Und dabei wird es wohl nicht bleiben, denn auch die Niederlande rücken in den Fokus der Steuerdumping-Debatte. Das Land bietet Hunderten Finanz-Holdings eine kostengünstige Steuer-Heimat. So hat etwa auch die mexikanische América Móvil die Telekom Austria über eine niederländische Gesellschaft gekauft - ausschließlich aus Steuergründen.

Vierstellige Milliardenbeträge werden durch die Niederlande geschleust, obwohl das Land nichts mit diesem Geschäft zu tun hat. Finanzminister ist Jeroen Dijsselbloem, Vorsitzender der Euro-Gruppe. Auch gegen ihn wurden am Mittwoch Rücktritts-Forderungen laut.

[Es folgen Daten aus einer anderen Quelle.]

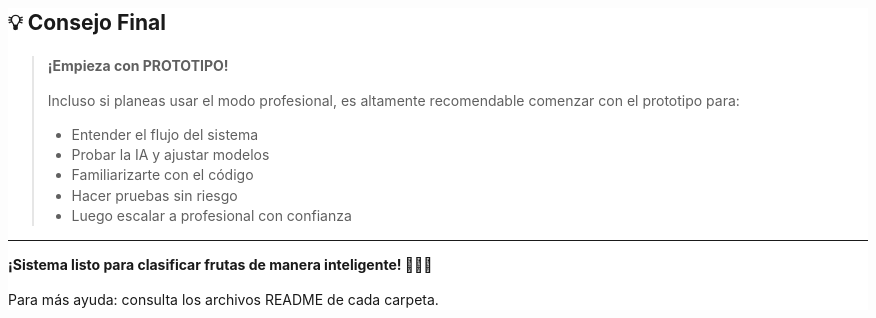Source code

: 
## 💡 Consejo Final

> **¡Empieza con PROTOTIPO!**
> 
> Incluso si planeas usar el modo profesional, es altamente recomendable comenzar con el prototipo para:
> - Entender el flujo del sistema
> - Probar la IA y ajustar modelos
> - Familiarizarte con el código
> - Hacer pruebas sin riesgo
> - Luego escalar a profesional con confianza

---

**¡Sistema listo para clasificar frutas de manera inteligente! 🍎🍐🍋**

Para más ayuda: consulta los archivos README de cada carpeta.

Das kleine Luxemburg ist überhaupt der mit Abstand größte Auslands-Investor der EU geworden. 35 Prozent aller Investitionen, die von der Europäischen Union in anderen Wirtschaftsräumen getätigt werden, stammen aus dem Großherzogtum mit 540.000 Einwohnern.

"Wir haben uns bei der Steueroasen-Debatte bisher auf Drittstaaten wie Liechtenstein oder karibische Inseln konzentriert", sagte Regner. "Es ist Zeit, diese Regeln auch innerhalb der Union anzuwenden."

Juncker hat immerhin eines kapiert: "In einer Zeit, in der öffentliche Haushalte saniert werden müssen, sind solche Steuerregelungen für die Bürger kaum verständlich. Diese Art der Steuerungerechtigkeit wird zu wenig beachtet."

Die gemeinsame Bemessungsgrundlage für die Körperschaftsteuer, die Juncker gestern versprach, wird vom französischen Kommissar Moscovici verhandelt. Ein fertiger Entwurf liegt bereits im Europäischen Rat - allerdings schon ziemlich lange.